Le gouverneur était rentré à Kaïrouan, mais la situation de son grand-oncle ne restait pas moins critique; abandonné de tous, sans argent, il se décida à faire une nouvelle démarche auprès de son petit-neveu et lui dépêcha en Ifrikiya son propre fils El-Kaïd, porteur de riches présents. L'ambassade fut accueillie avec de grands honneurs et, enfin, on arriva à conclure un traité de paix par lequel Hammad reçut le gouvernement du Zab et du pays des Sanhadja, avec les villes de Tobna, Mecila, Achir, Tiharet et tout ce qu'il pourrait conquérir à l'ouest. C'était la consécration du démembrement de l'empire fondé par Bologguine. El-Kaïd reçut aussi un commandement et revint à la Kalâa avec des cadeaux somptueux pour son père (1017).
ESPAGNE, CHUTE DES OMÉÏADES: L'ÉDRISIDE ALI-BEN-HAMMOUD MONTE SUR LE TRÔNE.--Pendant que ces événements se passaient en Afrique, l'Espagne était le théâtre d'une nouvelle révolution. El-Mostaïn, parvenu au trône avec l'appui des Berbères et des chrétiens, n'avait aucune sympathie parmi la population musulmane espagnole; quant aux Berbères, ils ne lui accordaient qu'une confiance relative et ne reconnaissaient, en réalité, que leurs propres chefs, parmi lesquels le sanhadjien Zaoui, gouverneur de Grenade, et l'edriside Ali-ben-Hammoud, commandant de Tanger, avaient la plus grande influence. Les Slaves, qui constituaient un élément important dans l'armée, conservaient toute leur fidélité à Hicham II, bien qu'en réalité personne ne sût s'il était encore vivant.

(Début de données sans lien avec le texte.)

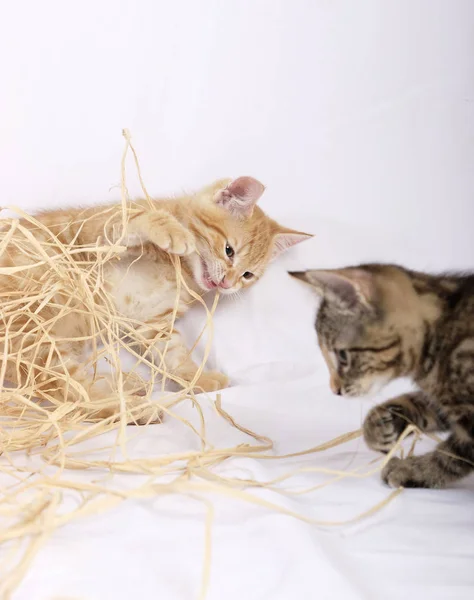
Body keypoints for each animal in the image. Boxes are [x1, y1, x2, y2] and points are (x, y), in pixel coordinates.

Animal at [0, 178, 312, 422]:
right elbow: (128, 221)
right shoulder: (91, 233)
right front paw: (170, 229)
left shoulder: (154, 320)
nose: (228, 283)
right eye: (229, 250)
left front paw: (198, 377)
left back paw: (129, 385)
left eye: (248, 275)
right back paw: (137, 409)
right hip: (33, 336)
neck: (180, 272)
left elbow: (174, 354)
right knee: (69, 391)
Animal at [288, 264, 474, 490]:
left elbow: (450, 457)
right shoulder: (442, 397)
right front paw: (379, 424)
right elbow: (418, 404)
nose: (335, 389)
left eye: (342, 356)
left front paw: (411, 470)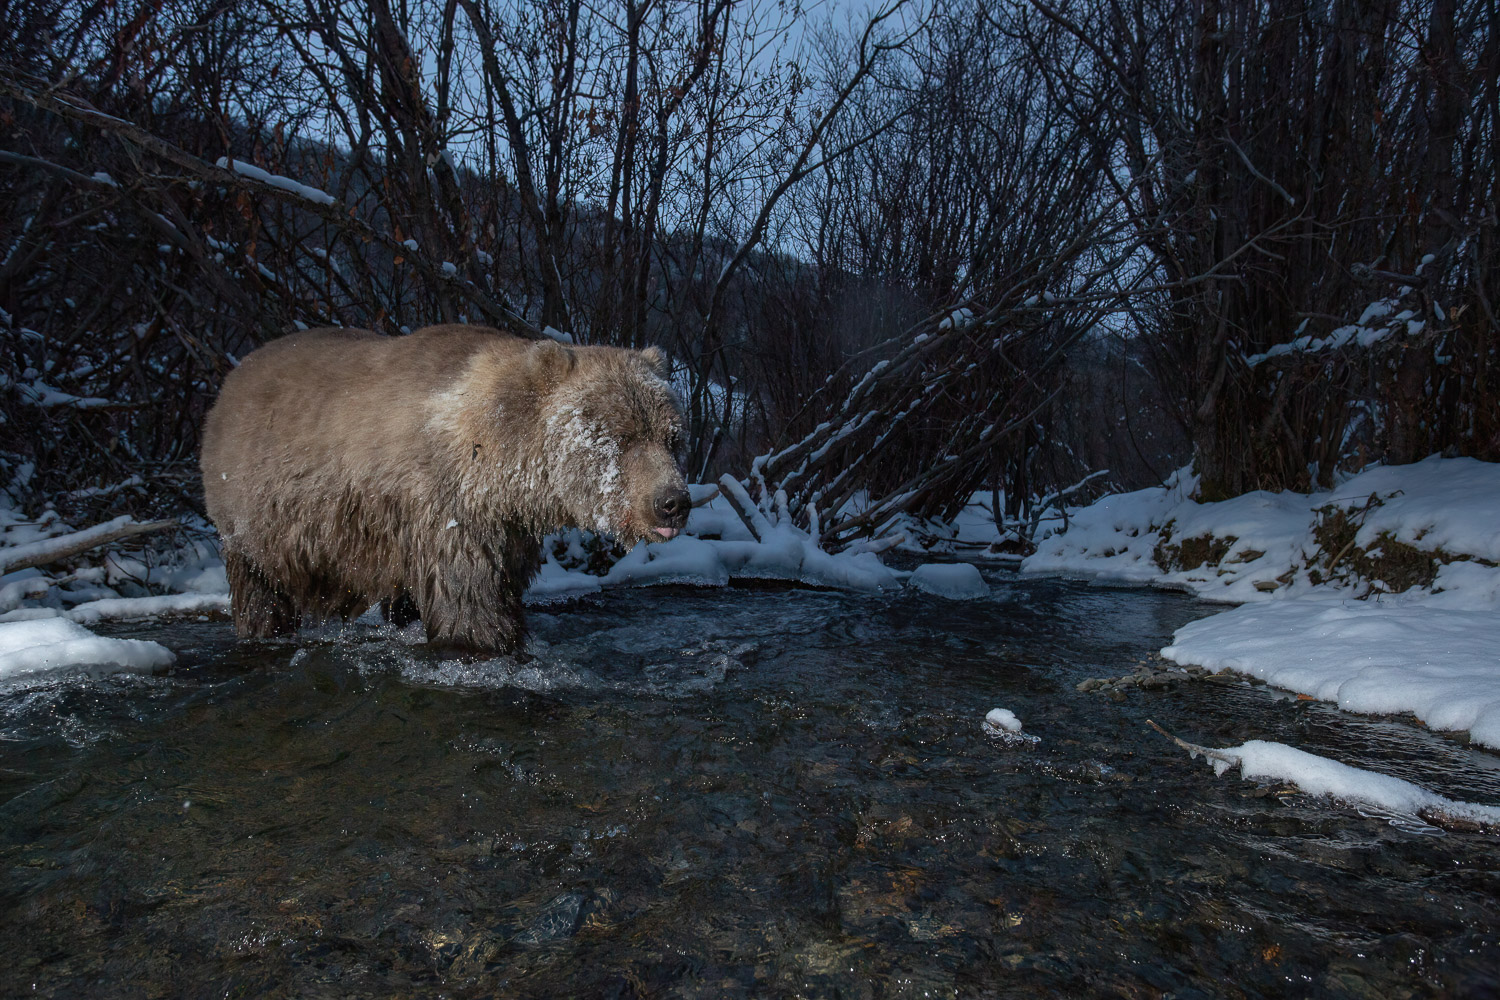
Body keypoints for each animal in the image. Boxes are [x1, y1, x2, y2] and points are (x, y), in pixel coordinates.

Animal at [201, 326, 690, 656]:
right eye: (620, 437)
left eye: (672, 437)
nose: (672, 502)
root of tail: (228, 383)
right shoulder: (447, 509)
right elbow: (469, 602)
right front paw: (486, 642)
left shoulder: (505, 529)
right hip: (256, 519)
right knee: (260, 591)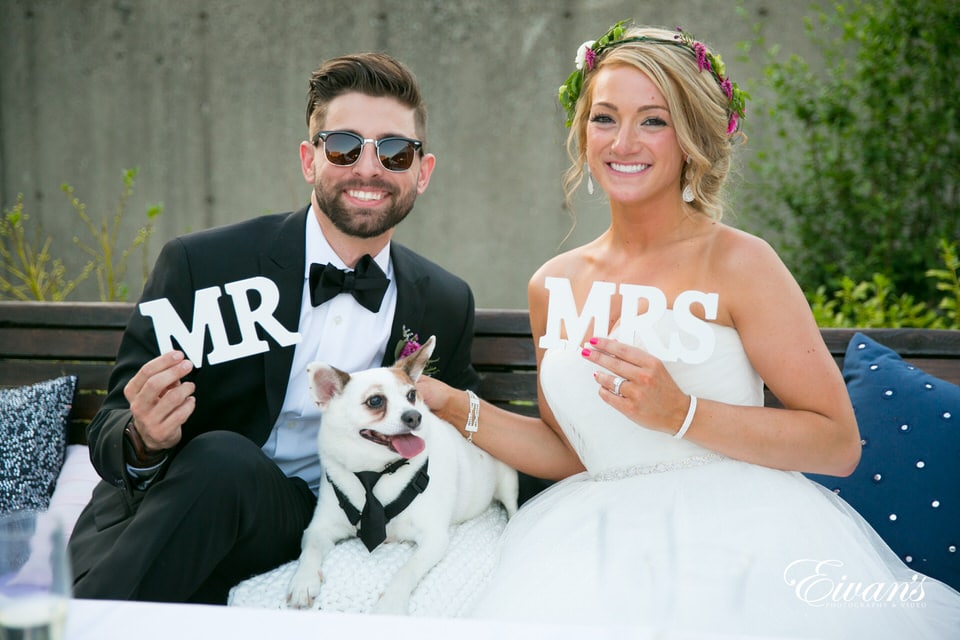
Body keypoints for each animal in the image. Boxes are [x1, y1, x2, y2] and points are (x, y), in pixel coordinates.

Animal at [284, 338, 516, 612]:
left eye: (412, 395)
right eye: (375, 401)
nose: (414, 415)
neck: (376, 472)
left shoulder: (433, 539)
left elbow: (407, 570)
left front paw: (390, 603)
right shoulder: (319, 529)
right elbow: (309, 550)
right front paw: (303, 581)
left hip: (508, 482)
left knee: (512, 506)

Khéïrane, chef des Slaves, ayant conclu une alliance avec Ali-ben-Hammoud, celui-ci traversa le détroit, à la tête de ses partisans, avec l'aide de son frère Kacem, gouverneur d'Algésiras; après avoir rejoint les Slaves, il marcha directement sur la capitale. Zaoui se prononça aussitôt pour lui. Le 1er juillet 1016, Ali-ben-Hammoud entra en maître à Cordoue. El-Mostaïn et ses parents furent mis à mort, et, quand on eut acquis la certitude que Hicham n'existait plus, tout le monde se rallia à Ali, qui fut proclamé khalife, sous le nom d'_El-Metaoukkel-li-Dïne-Allah_ (celui qui s'appuie sur la religion de Dieu). Ainsi finit la dynastie oméïade, qui régnait sur l'Espagne depuis près de trois siècles et qui avait donné à l'empire musulman de si beaux jours de gloire. Un Arabe de race, dont la famille, bien que d'origine cherifienne, était devenue berbère, et qui lui-même ne parlait que très mal l'arabe, monta sur le trône de Cordoue.
Ali avait espéré, paraît-il, rendre à l'Espagne la paix et le bonheur, mais il comptait sans les factions. Khéïrane, le chef des Slaves, voulut jouer le rôle de premier ministre tout-puissant; mais le prince edriside n'entendait nullement partager son autorité. Déçu dans ses espérances, le chef des Slaves se mit à conspirer et entraîna dans son parti ses compatriotes et les Andalous. Il fallait un khalife: on trouva un petit-fils d'Abd-er-Rhaman III, que l'on para de ce titre. Moundir, ouali de Saragosse, soutenu par son allié Raymond, comte de Barcelone, se joignit aux rebelles et, au printemps de l'année 1017, tous marchèrent contre le souverain. Ali, qui jusque là avait écarté les Berbères et résisté à leurs prétentions, se jeta dans leurs bras et, avec leur appui, triompha sans peine de ses ennemis. Dès lors, il renonça à faire le bonheur des Andalous, qui reconnaissaient si mal ses bonnes intentions; le pays fut livré de nouveau à la tyrannie des Berbères, et le khalife donna lui-même l'exemple de l'avidité et de la cruauté. Peu de temps après, il fut assassiné par trois Slaves, au moment où il préparait une grande expédition (17 avril 1018)[613].
[Note 613: Dozy, _Musulmans d'Espagne_, t. III, p. 313 et suiv. Ibn-Khaldoun, t. II, p. 61, 153, 154. El-Bekri, trad. art. _Idricides_. El-Marrakchi (éd. Dozy), p. 42 et suiv.]